La journée a commencé à six heures avec un concert des aubes musicales de tambours japonais sur la jetée où s'était massée une foule d'environ deux mille personnes, un moment quasi-mystique pour saluer le lever de l'astre rouge au-dessus de l'horizon.
C'est à huit heures que Monsieur le consul du Japon, après un bref discours, a invité notre quatuor de sabreuses et sabreurs à s'installer sur le petit octogone de planches mal jointes, délicatement suspendu au-dessus d'un lac de cuivre.
Après un salut aux Kami qui vraiment nous gâtaient, ainsi qu'au public étonnement nombreux à une telle heure, nous avons exécuté notre embu, comme nous aimons le faire dans notre section, sans interruption discursive, le sifflement des lames, l’écho des bokken qui s'entrechoquent et les kiaï des pratiquant en formant toute la composition sonore.
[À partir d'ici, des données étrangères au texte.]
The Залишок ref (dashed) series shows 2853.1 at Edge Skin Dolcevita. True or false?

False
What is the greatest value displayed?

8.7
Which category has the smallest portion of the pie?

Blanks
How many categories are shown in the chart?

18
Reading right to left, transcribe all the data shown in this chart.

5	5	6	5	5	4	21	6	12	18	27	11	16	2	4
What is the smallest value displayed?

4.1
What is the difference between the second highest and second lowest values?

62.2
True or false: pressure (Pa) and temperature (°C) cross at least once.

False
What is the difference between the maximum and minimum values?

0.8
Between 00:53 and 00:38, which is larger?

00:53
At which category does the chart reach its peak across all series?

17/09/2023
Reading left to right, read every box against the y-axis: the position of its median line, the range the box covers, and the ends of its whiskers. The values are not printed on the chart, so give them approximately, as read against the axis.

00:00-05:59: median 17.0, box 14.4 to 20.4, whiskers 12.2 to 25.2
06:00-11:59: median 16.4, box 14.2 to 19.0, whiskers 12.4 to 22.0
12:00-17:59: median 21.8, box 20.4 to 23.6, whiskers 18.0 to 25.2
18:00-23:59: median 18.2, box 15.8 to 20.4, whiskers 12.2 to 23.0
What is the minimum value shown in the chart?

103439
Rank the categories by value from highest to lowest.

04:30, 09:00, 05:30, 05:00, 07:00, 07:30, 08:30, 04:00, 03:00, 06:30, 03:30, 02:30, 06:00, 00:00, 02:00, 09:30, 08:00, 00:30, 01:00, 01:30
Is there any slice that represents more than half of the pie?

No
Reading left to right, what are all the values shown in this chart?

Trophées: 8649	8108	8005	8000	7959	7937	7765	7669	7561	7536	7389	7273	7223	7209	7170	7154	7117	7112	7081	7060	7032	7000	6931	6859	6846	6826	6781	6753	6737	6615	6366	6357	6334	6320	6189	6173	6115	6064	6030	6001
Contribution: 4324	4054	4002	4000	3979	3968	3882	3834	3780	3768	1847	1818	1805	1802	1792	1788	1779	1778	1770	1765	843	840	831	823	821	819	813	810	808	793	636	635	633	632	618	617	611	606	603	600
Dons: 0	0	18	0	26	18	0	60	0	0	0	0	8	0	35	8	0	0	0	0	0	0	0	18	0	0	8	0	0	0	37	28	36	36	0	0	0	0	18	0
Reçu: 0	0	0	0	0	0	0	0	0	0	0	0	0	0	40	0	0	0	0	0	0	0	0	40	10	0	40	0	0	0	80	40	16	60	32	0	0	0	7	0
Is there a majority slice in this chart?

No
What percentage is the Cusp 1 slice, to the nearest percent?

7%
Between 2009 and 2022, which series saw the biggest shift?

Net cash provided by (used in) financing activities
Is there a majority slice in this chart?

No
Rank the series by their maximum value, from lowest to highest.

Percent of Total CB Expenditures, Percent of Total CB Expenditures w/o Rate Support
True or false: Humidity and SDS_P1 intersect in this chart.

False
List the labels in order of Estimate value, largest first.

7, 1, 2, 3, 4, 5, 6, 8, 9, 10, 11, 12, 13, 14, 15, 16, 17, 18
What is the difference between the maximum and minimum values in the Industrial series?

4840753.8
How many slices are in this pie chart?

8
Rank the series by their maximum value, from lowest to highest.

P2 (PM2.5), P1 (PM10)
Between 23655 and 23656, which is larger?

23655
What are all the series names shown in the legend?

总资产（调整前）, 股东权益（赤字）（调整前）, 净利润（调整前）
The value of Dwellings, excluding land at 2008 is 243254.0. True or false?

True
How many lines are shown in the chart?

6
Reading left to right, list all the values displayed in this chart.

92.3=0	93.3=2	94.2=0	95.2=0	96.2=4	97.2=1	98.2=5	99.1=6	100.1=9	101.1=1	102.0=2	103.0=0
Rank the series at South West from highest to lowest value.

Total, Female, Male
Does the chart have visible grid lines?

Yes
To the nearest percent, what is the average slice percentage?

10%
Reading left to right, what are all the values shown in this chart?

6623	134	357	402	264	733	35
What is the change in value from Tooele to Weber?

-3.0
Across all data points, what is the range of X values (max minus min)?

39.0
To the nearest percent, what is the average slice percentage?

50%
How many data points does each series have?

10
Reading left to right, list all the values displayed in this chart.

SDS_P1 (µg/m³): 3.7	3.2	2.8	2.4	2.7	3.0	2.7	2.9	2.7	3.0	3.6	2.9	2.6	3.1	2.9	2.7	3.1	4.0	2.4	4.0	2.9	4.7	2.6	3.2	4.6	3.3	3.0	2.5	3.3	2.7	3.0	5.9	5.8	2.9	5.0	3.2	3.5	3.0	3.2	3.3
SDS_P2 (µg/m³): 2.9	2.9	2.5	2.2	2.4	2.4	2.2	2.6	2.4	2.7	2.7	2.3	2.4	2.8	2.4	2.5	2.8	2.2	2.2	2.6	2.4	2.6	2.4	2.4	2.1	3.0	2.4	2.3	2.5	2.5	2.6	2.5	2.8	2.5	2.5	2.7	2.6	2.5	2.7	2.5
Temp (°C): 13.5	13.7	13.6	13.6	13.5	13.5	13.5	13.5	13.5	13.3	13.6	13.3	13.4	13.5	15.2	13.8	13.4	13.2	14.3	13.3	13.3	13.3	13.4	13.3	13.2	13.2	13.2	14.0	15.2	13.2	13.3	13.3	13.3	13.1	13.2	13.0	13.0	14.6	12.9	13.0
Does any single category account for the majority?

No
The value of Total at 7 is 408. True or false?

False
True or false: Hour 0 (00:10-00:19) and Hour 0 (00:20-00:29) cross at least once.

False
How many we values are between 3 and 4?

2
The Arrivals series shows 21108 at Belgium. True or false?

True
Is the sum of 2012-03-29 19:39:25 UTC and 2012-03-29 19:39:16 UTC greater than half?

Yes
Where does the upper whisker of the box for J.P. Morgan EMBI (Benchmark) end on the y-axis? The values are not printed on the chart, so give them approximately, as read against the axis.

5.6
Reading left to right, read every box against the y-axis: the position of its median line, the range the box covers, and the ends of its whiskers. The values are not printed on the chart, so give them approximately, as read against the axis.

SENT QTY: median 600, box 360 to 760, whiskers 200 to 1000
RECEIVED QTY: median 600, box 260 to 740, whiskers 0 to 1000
Après une sélection de katas de la première série à l'unisson, convergeant vers le centre de notre plancher, plutôt exigu pour l'exercice - les sabres se sont croisés, mais sans se toucher, Isha a présenté trois katas, puis Patricia, puis Yann, puis Dominique, après quoi ont été présentés quelques bunkaï et enfin un peu de kenjutsu.
Était-ce le concert qui a précédé ? Était-ce le cadre onirique ? Était-ce l'heure matinale ? Probablement un peu de tout, mais ce fût un moment magique suspendu entre le ciel et l'eau, entre le rêve et le jour, entre soi et l'assistance, nous n'aurions assurément pas pu mieux présenter le concept de iaï : être en harmonie.
Merci encore mille fois à Christine et à la section kyūdō pour ces instants mémorables.